I walked up to the house and sat down on the stoop. Brian came over and stood a couple feet in front of me, like he knew I wanted to hit something and was afraid to become my punching bag. He studied me a moment, "You practically raised Nick and AJ," he said after a long moment, "They had such shitty parents, but you were always there for them. So much so that Nick - Nick gave you a Father's Day card every year for the last ten years. He goes to your grave every year on your birthday, you know that? And you take care of all four of us on tour. You're always the one in charge, always the one who knows what's going on in everyone's lives. You left the band not because you don't love us but because you knew it was time for Nick and AJ to grow up. You told me so yourself. You said to me that it was like they were adults still living at home with their parents as long as you were there, and you left so that they could grow up, and they did.
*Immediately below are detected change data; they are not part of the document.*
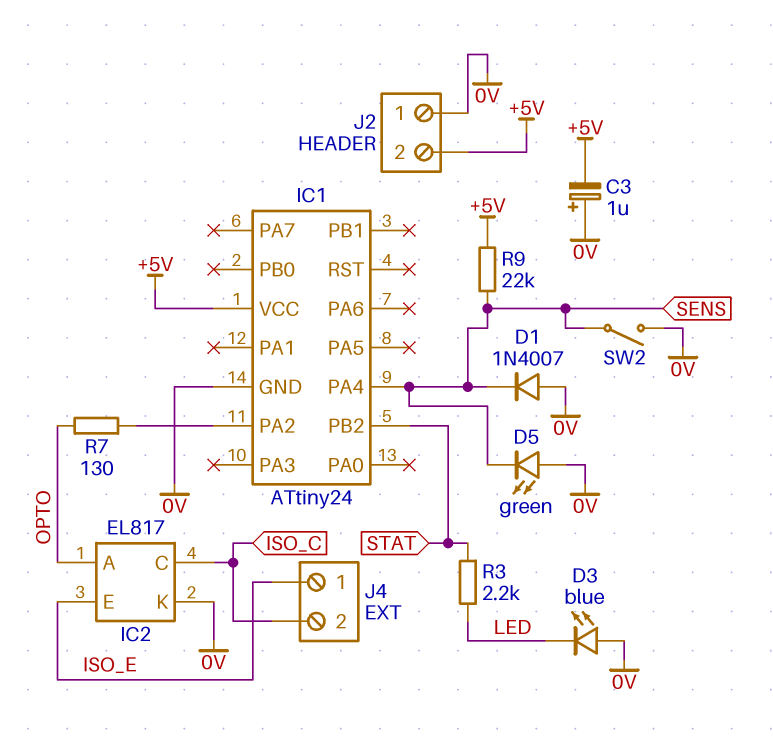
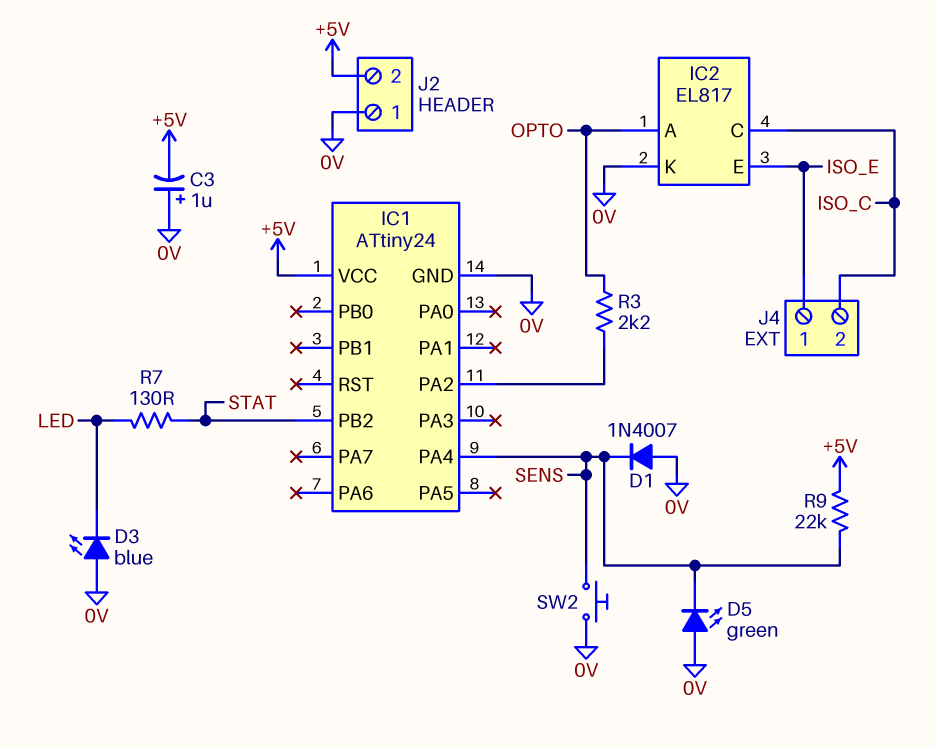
R3: 2.2k (LED, STAT) -> 2.2k (IC1/PA2, OPTO)
R7: 130 (IC1/PA2, OPTO) -> 130 (LED, STAT)
SW2: switch (0V, SENS) -> button (0V, SENS)

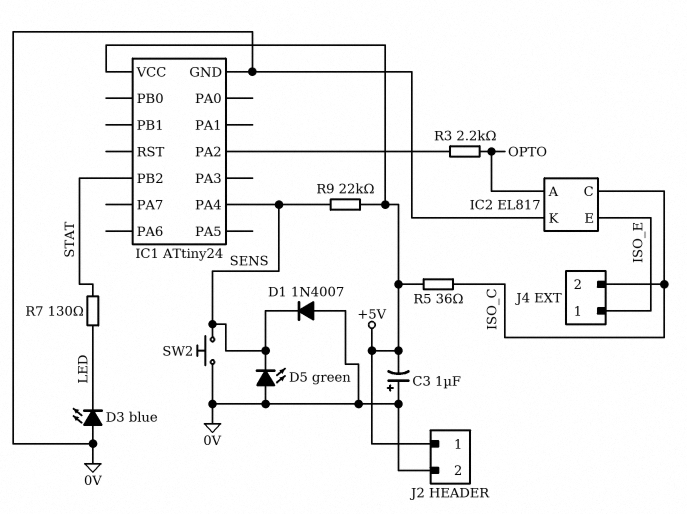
J2 pin 1: 0V -> +5V
J2 pin 2: +5V -> 0V
R5: none -> 36 (+5V, ISO_C)

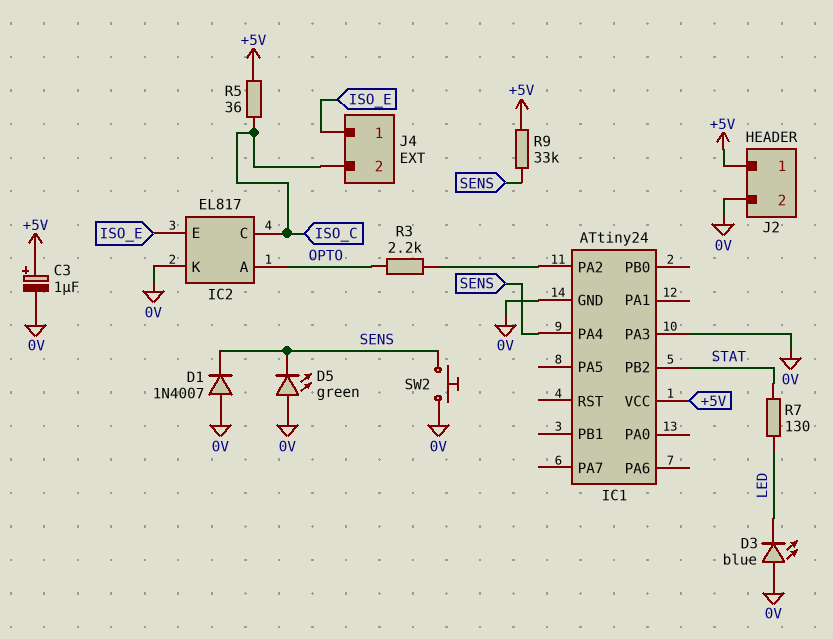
C3: 1uF (plus 0V, minus +5V) -> 1uF (plus +5V, minus 0V)
IC1 pin PA3: none -> 0V
R9: 22k (+5V, SENS) -> 33k (+5V, SENS)

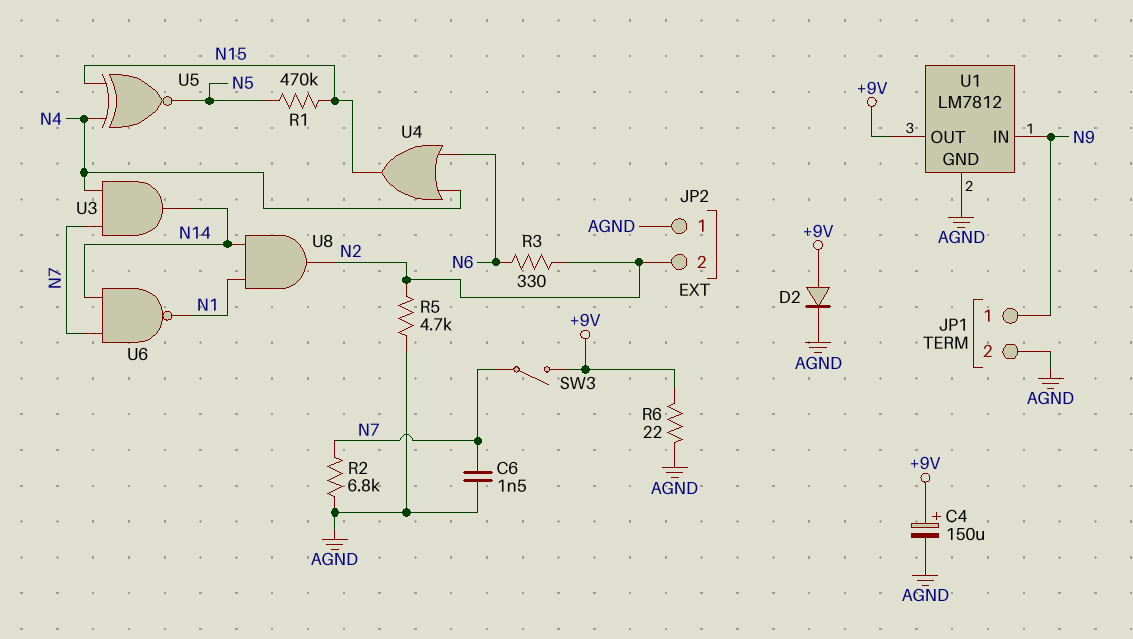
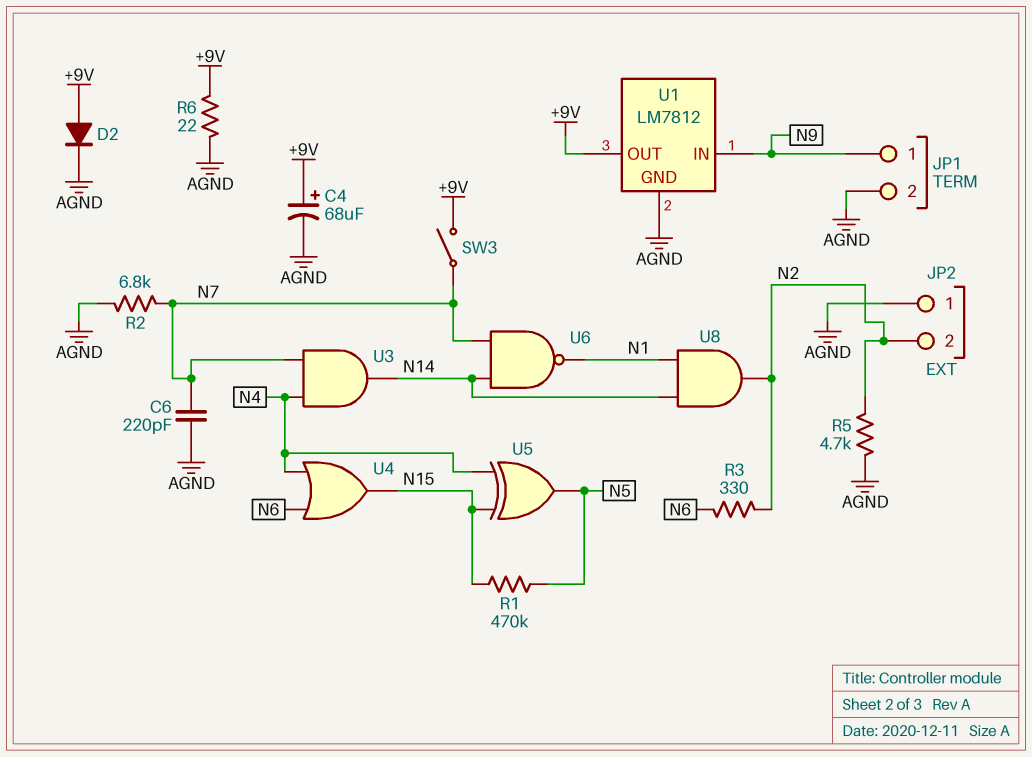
C4: 150uF (plus +9V, minus AGND) -> 68uF (plus +9V, minus AGND)
C6: 1.5nF (AGND, N7) -> 220pF (AGND, N7)
U5: XNOR (in N4, in N15, out N5) -> XOR (in N4, in N15, out N5)

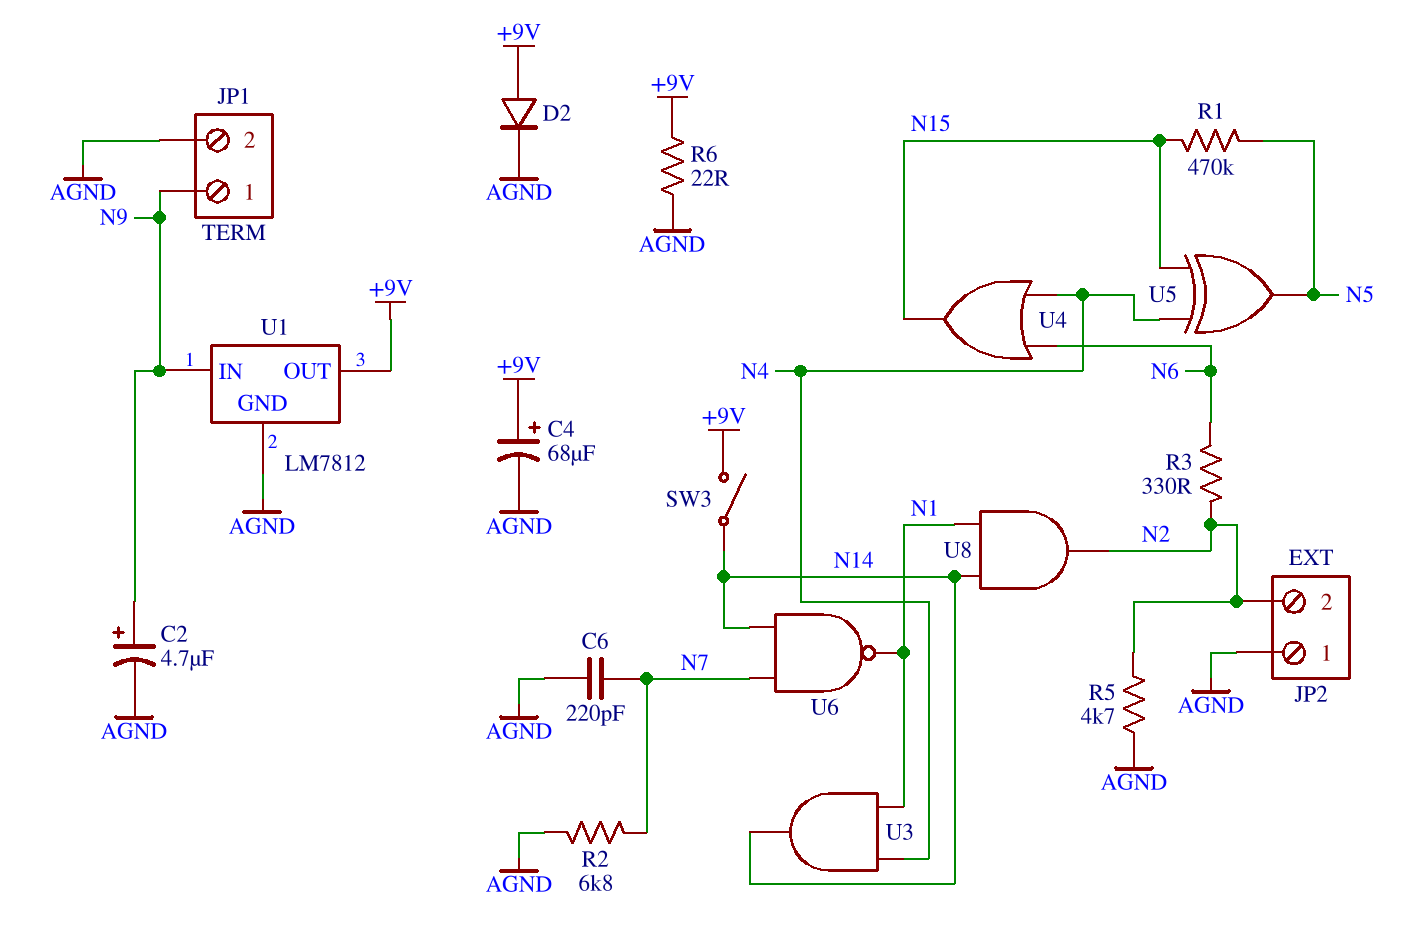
C2: none -> 4.7uF (plus N9, minus AGND)
SW3: switch (+9V, N7) -> switch (+9V, N14)
U3: AND (in N4, in N7, out N14) -> AND (in N1, in N4, out N14)

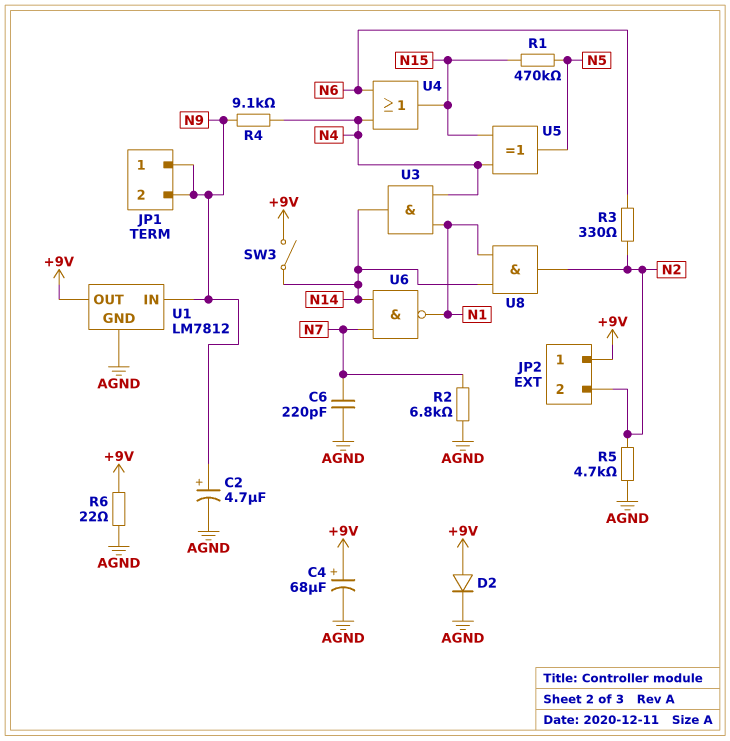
JP1 pin 2: AGND -> N9
JP2 pin 1: AGND -> +9V
R4: none -> 9.1k (N4, N9)

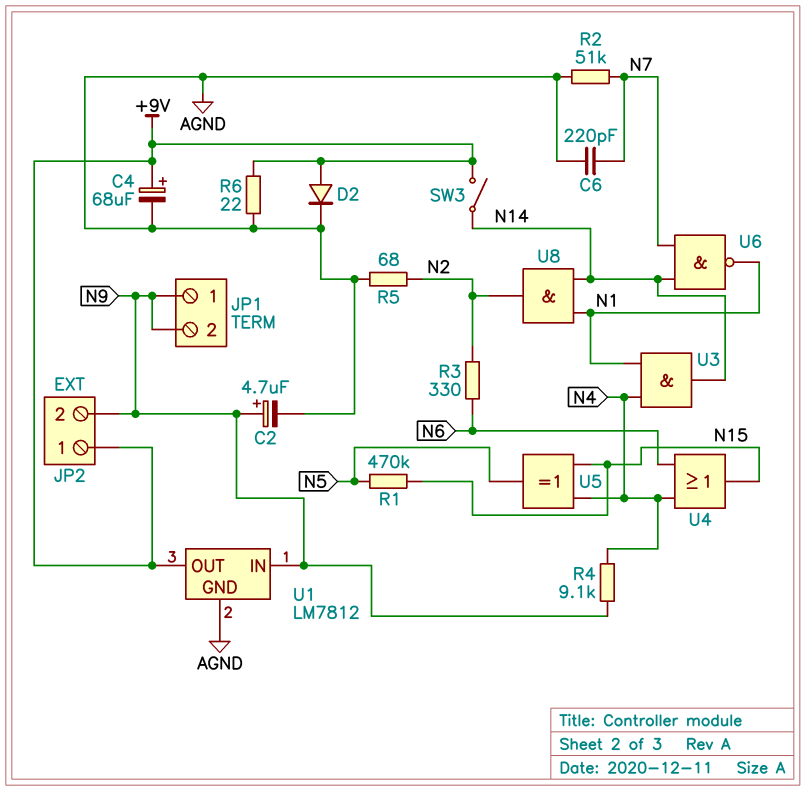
JP2 pin 2: N2 -> N9
R2: 6.8k (AGND, N7) -> 51k (AGND, N7)
R5: 4.7k (AGND, N2) -> 68 (AGND, N2)

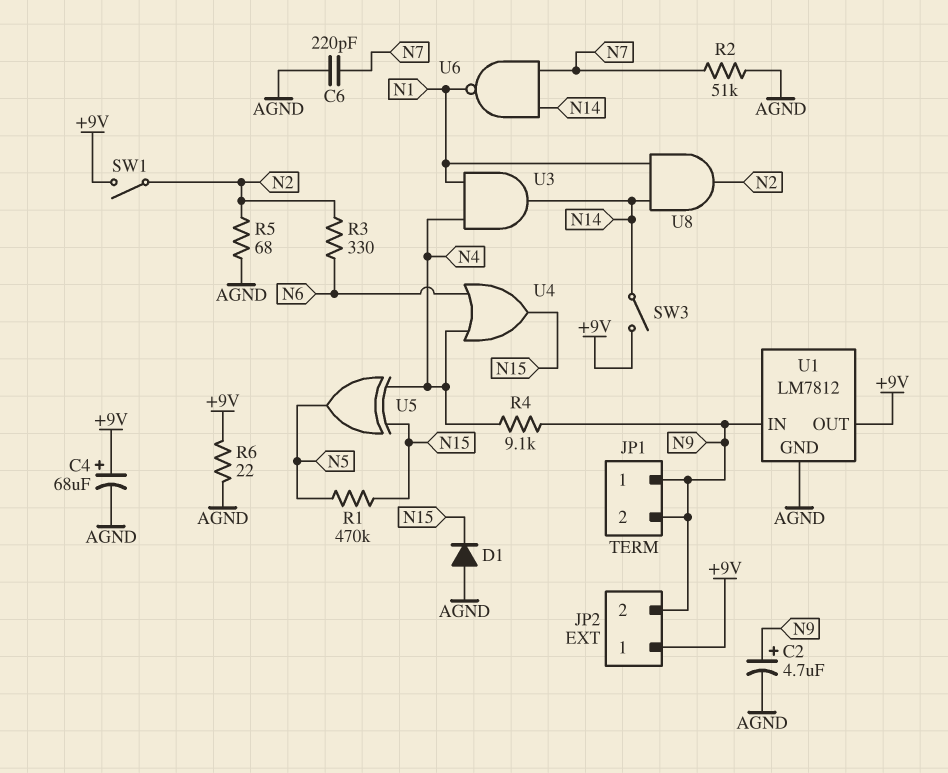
D1: none -> diode (A AGND, K N15)
D2: diode (A +9V, K AGND) -> none
SW1: none -> switch (+9V, N2)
They did because you gave them such a solid foundation. And I told you this stuff one night when we were sitting here when you'd called me up panicking to come over because you were scared shitless because the pregnancy test said 'yes' to Kristin and you were having a melt down. You kept saying I'm gonna be a terrible father. But you weren't Kevin," Brian's voice lowered as he finally took a breath. He paused, "You weren't a terrible father. To any of them."

I looked up at him. "But I forgot all of you," I said thickly.

"You didn't choose that," he whispered.

I felt my throat tighten and a single tear escaped the prison of my eyes and slid across my cheek. I stared down at my feet. "I just wanna remember," I whispered.

Brian rubbed my shoulder, "I know," he answered. "It'll come."